_TASK ITEM_
With no images included, output each entry below exactly as it appears.

[Design files in text formats]
··········

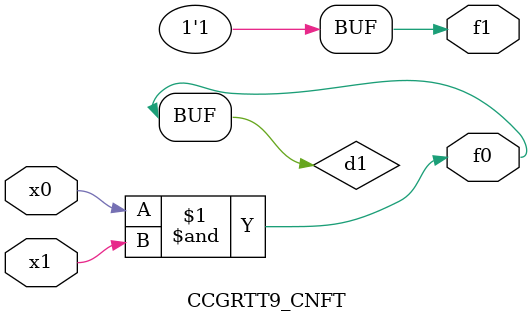
<source format=v>
module CCGRTT9_CNFT(
	input x0, x1,
	output f0, f1
);

	wire d1;

	assign f0 = d1;
	and (d1, x0, x1);
	assign f1 = 1'b1;
endmodule

</source>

··········

_WRITTEN RESPONSE_
<source format=v>
module CCGRTT9_CNFT(
	input x0, x1,
	output f0, f1
);

	wire d1;

	assign f0 = d1;
	and (d1, x0, x1);
	assign f1 = 1'b1;
endmodule

</source>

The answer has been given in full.